Your assignment | Please find every line in the entries below that contains the string "Arepera", and copy it.

Collected data |
= = = =
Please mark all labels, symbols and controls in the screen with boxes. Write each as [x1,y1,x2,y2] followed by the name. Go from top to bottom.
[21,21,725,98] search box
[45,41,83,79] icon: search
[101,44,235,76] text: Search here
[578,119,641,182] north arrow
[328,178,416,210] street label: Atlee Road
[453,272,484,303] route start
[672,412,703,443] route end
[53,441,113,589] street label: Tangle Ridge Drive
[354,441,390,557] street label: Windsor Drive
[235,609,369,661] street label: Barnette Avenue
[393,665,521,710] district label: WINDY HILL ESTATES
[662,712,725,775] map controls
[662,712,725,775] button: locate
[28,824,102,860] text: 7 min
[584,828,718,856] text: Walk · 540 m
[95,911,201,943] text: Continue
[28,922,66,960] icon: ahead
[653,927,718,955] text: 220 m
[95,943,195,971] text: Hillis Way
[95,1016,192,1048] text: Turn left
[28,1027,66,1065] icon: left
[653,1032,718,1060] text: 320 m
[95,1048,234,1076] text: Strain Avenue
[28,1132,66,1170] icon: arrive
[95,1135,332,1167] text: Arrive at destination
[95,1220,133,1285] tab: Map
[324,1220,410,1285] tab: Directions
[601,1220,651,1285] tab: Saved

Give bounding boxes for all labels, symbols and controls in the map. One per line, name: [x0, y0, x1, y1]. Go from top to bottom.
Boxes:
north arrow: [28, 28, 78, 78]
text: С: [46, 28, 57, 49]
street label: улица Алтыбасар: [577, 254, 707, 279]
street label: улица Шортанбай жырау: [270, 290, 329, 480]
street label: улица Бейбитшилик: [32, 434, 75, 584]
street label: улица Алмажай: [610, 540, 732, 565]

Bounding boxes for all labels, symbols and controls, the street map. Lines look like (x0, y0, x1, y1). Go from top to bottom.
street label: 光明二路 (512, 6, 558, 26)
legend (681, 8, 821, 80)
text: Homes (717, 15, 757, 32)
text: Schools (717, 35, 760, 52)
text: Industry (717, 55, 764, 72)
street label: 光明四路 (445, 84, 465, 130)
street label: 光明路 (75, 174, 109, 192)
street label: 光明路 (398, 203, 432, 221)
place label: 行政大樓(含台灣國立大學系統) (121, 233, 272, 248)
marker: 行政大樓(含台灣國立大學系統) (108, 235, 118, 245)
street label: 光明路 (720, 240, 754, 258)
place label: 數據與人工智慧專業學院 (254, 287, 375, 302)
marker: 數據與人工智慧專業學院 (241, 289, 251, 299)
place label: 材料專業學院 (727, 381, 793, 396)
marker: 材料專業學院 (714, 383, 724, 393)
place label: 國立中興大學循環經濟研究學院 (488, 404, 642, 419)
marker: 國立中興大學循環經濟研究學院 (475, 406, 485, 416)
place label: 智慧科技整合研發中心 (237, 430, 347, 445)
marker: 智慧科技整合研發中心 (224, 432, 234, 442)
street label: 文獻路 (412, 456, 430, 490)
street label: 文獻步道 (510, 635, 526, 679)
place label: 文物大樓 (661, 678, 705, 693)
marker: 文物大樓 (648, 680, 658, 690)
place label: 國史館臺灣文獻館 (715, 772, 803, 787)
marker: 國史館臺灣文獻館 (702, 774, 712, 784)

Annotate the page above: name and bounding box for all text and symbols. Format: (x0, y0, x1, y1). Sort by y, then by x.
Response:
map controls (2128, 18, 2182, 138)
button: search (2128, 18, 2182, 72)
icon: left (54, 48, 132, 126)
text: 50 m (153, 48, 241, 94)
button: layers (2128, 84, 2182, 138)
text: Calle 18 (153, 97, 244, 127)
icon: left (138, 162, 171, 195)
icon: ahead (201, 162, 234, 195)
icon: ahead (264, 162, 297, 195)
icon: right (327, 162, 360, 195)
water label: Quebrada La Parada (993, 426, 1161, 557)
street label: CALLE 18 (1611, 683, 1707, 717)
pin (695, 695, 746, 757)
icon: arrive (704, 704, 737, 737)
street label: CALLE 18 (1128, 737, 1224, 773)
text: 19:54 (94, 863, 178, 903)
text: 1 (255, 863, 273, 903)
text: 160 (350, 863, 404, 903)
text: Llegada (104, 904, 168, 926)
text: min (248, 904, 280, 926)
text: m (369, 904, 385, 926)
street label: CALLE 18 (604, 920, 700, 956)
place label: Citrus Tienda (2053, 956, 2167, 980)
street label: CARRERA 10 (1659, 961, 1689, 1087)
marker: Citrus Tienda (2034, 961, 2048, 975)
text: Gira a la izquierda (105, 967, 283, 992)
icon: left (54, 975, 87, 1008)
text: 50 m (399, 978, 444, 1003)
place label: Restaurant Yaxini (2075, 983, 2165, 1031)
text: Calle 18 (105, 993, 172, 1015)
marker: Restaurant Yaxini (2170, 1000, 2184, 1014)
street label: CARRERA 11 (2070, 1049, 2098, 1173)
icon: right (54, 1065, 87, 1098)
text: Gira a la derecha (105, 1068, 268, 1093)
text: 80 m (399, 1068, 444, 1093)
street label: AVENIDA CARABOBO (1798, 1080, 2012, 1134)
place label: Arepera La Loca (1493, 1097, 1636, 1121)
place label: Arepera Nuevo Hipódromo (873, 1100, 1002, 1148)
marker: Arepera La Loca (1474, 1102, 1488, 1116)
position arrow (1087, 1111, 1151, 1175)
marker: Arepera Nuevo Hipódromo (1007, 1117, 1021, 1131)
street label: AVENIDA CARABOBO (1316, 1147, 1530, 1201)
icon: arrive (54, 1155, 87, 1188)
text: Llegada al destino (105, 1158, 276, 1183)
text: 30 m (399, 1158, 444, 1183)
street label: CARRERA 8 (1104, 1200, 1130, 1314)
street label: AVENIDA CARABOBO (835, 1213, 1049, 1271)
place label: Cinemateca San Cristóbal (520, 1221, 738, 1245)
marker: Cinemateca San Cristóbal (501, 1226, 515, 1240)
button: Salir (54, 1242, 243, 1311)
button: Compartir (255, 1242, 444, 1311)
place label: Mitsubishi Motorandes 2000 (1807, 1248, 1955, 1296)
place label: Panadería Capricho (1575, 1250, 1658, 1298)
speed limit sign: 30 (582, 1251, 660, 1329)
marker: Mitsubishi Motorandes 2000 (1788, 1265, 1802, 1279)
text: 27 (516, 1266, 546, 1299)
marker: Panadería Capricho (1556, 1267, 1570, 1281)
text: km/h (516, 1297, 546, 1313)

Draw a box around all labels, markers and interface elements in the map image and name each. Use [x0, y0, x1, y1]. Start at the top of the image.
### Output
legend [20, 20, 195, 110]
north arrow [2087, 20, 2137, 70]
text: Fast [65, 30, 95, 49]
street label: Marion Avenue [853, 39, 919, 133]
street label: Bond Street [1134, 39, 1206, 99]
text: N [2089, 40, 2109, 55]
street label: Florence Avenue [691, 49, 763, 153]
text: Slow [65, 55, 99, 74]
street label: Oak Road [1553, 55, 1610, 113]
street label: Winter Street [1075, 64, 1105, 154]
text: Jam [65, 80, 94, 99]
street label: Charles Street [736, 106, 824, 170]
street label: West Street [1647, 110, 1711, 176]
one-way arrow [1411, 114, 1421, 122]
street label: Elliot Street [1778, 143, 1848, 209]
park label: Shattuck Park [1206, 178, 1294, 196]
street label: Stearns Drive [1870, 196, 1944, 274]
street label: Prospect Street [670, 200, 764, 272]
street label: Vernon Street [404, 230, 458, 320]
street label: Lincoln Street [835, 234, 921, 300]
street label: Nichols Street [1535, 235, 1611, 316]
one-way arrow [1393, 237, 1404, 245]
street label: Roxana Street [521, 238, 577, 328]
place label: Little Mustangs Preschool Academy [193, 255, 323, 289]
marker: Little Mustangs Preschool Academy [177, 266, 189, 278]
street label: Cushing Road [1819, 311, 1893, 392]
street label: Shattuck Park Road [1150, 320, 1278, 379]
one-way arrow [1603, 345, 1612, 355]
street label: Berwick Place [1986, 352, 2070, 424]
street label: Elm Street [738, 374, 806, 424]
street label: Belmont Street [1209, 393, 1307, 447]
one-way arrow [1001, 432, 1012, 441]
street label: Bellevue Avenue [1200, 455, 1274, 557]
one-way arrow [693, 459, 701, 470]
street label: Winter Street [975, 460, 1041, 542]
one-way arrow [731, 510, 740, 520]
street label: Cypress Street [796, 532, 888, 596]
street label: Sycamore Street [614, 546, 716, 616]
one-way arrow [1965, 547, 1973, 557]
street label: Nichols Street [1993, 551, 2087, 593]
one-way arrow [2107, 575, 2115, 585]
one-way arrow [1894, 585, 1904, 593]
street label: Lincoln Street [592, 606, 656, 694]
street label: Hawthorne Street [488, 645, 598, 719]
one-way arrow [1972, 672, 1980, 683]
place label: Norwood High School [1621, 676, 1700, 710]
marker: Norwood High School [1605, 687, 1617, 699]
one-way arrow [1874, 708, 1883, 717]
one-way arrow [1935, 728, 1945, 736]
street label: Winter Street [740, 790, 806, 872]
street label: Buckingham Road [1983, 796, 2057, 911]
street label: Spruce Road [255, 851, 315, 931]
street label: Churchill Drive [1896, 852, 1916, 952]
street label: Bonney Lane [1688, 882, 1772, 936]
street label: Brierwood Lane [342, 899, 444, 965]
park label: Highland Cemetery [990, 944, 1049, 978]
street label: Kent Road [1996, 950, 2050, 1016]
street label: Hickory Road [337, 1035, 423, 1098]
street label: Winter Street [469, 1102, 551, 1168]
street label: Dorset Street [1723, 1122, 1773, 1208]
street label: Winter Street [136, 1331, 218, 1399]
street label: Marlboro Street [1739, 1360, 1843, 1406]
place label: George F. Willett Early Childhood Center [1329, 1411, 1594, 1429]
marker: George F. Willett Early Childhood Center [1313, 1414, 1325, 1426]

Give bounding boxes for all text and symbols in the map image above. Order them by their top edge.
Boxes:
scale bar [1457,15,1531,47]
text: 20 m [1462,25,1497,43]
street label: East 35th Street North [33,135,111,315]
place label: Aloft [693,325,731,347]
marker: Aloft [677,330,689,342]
= = = =
Response area |
place label: Arepera La Loca (1493, 1097, 1636, 1121)
place label: Arepera Nuevo Hipódromo (873, 1100, 1002, 1148)
marker: Arepera La Loca (1474, 1102, 1488, 1116)
marker: Arepera Nuevo Hipódromo (1007, 1117, 1021, 1131)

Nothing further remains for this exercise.